**The task**
Rewrite the entries below, replacing "city" with "town" and keeping everything else the same. Leave out the pictures.

**Entries excerpted from a collection**
------------------------------------------------
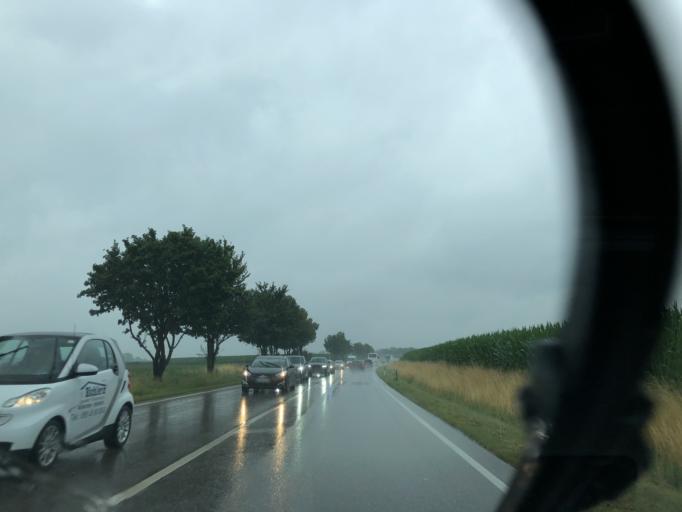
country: DE
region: Bavaria
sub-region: Upper Bavaria
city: Oberding
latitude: 48.3268
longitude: 11.8801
------------------------------------------------
**Exercise response**
country: DE
region: Bavaria
sub-region: Upper Bavaria
town: Oberding
latitude: 48.3268
longitude: 11.8801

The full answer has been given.